# TEXTAUSZUG
○ ○ ○ ○

Heute am 21. Dezember findet das Ereignis der Wintersonnenwende statt. In der Wechselwirkung von Erde und Sonne markiert dies den kürzesten Tag und die längste Nacht des Jahres, zumindest im nördlichen Gebiet des Wesens, welches wir „Erde“ nennen. Die Erde erreicht auf ihrer Bahn um die Sonne heute den Punkt, an dem sich die Nordhalbkugel wieder der Sonne zuwendet. Ab morgen werden die Tage langsam wieder länger und heller, die Kraft der Sonne kehrt zurück.

○ ○ ○ ○

# SCHRIFTLICHE AUFGABE A
Wandeln Sie die nachstehenden Datensätze in eine JSON-Liste von Zeichenketten um, mit einer Zeichenkette je Zeile und ohne Leerzeilen. Lassen Sie die Bildverweise in Ihrer Antwort weg.

○ ○ ○ ○

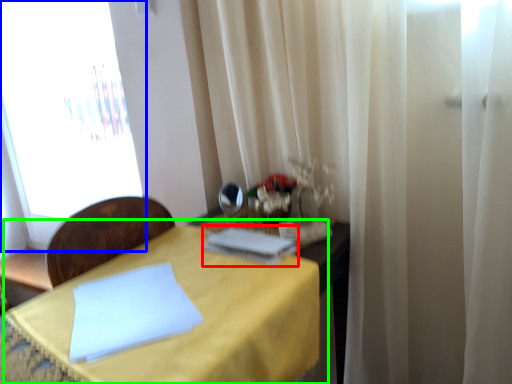
Question: Considering the real-world distances, which object is closest to book (highlighted by a red box)? window (highlighted by a blue box) or table (highlighted by a green box).

Choices:
 (A) window
 (B) table

Answer: (B)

○ ○ ○ ○

# SCHRIFTLICHE AUFGABE B
Aktualisieren Sie den Text über die Wintersonnenwende von „Heute am 21.“ bis hinunter zu „Sonne kehrt zurück.“, indem Sie ihn mit „nördliche Hemisphäre“ anstelle von „Nordhalbkugel“ wiedergeben.

# SCHRIFTLICHE ANTWORT A
[
  "Question: Considering the real-world distances, which object is closest to book (highlighted by a red box)? window (highlighted by a blue box) or table (highlighted by a green box).",
  "Choices:",
  " (A) window",
  " (B) table",
  "Answer: (B)"
]

# SCHRIFTLICHE ANTWORT B
Heute am 21. Dezember findet das Ereignis der Wintersonnenwende statt. In der Wechselwirkung von Erde und Sonne markiert dies den kürzesten Tag und die längste Nacht des Jahres, zumindest im nördlichen Gebiet des Wesens, welches wir „Erde“ nennen. Die Erde erreicht auf ihrer Bahn um die Sonne heute den Punkt, an dem sich die nördliche Hemisphäre wieder der Sonne zuwendet. Ab morgen werden die Tage langsam wieder länger und heller, die Kraft der Sonne kehrt zurück.